> [Problem statement]
Which usernames appear as posters in the forum thread about the new XD .45 Compact? Give each name once.

> [Supplied text]
════════════════

# New XD .45 Compact has arrived



## nelskc (Jan 15, 2008)

My XD .45 C finally arrived today at my local FFL. I must say I really enjoy the feel of this firearm, very simlar feel to my Glock 23 size. This pictures are with the shorty magazine, the package also came with the extended mag and all the XD goodies. I will let you guys know how it shoots when I take it out this weekend! Now I just have to wait a couple more days for my Glock 26, its like early christmas.


----------



## DogRanger (Apr 12, 2008)

Congrats on the XD45c, you'll like it the more you shoot it, its a good gun,mine is in Dark Earth.
My next buy is also going to be a Glock 26.... You got good taste...


----------



## JonathanS (May 18, 2008)

I just got the same one and I got 250 rounds through and I love it.It feels better than my glock 21 and it is more accurate than it also.It is my favorite out of all 4 of my guns.That is a glock 21,36 and an M&P 9mm.


----------



## nelskc (Jan 15, 2008)

Yeah I put 200 rounds through it last week; great .45, soft shooting compared to my old 1911. Should be a great .45, I enjoy shooting my Glock 23 more though, but still a solid gun and should be great for HD


----------



## DUBYA R 2U (Jun 4, 2008)

I know you will like your new XD .45 C.

I have one and I agree it shoots softer than my Springfield
1911 Champion. But, the Champion is new and needs to be broken in
with about 500 rounds downrange. The trigger pull is way too heavy!
I decided to take it to a local gunsmith for a trigger job rather than spending much more money on ammo, with no real guarantee that
simply firing a lot of rounds thru it will fix the problem!

════════════════

> [Source material]
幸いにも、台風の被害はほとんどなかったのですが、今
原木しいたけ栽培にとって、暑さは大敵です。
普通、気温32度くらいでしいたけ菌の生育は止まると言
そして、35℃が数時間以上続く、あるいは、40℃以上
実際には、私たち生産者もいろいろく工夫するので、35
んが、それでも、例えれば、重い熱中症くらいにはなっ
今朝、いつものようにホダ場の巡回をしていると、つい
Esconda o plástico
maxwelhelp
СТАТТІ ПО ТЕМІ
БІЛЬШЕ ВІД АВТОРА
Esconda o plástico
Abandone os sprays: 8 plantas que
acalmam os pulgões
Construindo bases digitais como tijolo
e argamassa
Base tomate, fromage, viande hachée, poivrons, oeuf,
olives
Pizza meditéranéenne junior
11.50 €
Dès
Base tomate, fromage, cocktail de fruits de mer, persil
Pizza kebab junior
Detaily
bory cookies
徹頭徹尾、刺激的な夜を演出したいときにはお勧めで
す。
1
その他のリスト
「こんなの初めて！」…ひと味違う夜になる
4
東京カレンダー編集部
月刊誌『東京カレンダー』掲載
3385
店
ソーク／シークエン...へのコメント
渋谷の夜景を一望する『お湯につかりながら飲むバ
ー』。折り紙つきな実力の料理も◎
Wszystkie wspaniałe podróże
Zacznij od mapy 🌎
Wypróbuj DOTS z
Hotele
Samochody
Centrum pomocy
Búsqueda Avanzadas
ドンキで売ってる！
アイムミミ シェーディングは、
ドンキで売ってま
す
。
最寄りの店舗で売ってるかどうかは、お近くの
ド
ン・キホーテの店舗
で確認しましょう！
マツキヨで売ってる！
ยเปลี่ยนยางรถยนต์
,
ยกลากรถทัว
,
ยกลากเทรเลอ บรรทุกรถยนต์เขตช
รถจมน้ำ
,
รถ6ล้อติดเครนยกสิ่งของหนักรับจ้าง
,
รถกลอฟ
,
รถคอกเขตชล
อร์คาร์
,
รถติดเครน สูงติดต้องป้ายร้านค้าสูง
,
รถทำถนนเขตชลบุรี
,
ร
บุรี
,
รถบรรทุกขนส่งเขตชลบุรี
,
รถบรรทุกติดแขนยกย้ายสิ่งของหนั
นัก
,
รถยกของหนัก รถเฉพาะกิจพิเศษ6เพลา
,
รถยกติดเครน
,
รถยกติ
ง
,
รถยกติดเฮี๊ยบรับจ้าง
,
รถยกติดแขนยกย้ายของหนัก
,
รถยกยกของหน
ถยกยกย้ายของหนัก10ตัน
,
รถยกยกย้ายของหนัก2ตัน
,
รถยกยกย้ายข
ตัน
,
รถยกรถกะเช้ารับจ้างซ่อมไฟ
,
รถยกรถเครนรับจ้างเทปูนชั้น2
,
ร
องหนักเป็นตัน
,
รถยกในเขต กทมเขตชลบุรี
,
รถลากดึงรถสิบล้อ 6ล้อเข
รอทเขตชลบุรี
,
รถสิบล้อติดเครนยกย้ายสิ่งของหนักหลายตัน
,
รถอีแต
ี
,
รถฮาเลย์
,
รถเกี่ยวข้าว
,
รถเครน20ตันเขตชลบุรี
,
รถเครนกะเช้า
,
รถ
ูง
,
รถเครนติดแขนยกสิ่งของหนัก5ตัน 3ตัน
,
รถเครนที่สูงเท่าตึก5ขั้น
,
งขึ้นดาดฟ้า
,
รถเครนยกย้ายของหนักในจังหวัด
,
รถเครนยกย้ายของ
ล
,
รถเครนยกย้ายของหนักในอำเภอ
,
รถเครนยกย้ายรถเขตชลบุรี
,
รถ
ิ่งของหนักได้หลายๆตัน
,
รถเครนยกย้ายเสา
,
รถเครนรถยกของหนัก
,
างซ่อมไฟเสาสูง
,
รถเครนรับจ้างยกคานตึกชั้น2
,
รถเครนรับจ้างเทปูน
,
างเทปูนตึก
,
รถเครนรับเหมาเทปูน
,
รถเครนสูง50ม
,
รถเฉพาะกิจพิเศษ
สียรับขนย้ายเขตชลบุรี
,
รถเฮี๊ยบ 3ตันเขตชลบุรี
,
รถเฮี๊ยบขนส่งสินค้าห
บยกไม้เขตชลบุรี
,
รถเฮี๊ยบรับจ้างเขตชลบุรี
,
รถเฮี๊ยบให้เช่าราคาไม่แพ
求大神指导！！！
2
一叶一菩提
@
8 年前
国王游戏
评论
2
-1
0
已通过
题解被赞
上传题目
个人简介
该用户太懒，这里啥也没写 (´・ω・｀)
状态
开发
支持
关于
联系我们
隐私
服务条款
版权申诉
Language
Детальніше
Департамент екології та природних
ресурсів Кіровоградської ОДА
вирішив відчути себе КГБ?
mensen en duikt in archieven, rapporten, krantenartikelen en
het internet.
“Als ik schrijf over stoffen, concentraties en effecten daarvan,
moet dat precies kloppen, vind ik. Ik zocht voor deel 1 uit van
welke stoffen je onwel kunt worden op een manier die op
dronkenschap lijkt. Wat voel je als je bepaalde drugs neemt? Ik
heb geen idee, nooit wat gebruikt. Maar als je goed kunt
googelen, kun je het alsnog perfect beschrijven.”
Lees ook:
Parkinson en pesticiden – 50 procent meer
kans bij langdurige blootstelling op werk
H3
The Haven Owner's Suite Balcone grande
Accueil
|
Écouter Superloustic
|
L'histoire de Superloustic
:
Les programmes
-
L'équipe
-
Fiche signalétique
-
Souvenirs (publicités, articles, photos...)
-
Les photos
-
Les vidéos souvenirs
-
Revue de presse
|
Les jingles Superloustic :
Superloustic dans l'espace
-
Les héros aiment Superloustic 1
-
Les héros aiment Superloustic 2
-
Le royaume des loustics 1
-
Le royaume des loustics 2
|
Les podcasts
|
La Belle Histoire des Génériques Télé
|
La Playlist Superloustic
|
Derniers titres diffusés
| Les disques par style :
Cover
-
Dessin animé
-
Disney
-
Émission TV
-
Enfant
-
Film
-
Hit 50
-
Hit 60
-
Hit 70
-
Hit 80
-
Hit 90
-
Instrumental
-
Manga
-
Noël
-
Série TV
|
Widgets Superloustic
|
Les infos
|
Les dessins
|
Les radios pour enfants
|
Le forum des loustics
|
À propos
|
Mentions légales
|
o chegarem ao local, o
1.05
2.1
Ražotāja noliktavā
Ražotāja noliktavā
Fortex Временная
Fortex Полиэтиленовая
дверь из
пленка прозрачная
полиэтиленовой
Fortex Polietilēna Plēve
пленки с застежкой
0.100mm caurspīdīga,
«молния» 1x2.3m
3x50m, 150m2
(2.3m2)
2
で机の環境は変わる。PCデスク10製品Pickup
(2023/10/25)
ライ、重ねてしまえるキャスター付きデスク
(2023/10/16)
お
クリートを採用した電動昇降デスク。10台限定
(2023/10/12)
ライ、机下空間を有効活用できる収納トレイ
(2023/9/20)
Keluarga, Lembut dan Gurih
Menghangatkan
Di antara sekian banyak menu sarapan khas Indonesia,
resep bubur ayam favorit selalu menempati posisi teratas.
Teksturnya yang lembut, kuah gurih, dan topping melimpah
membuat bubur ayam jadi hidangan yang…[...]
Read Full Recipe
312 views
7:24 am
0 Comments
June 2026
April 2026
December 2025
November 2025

════════════════

> [Solution to this problem]
nelskc, DogRanger, JonathanS, DUBYA R 2U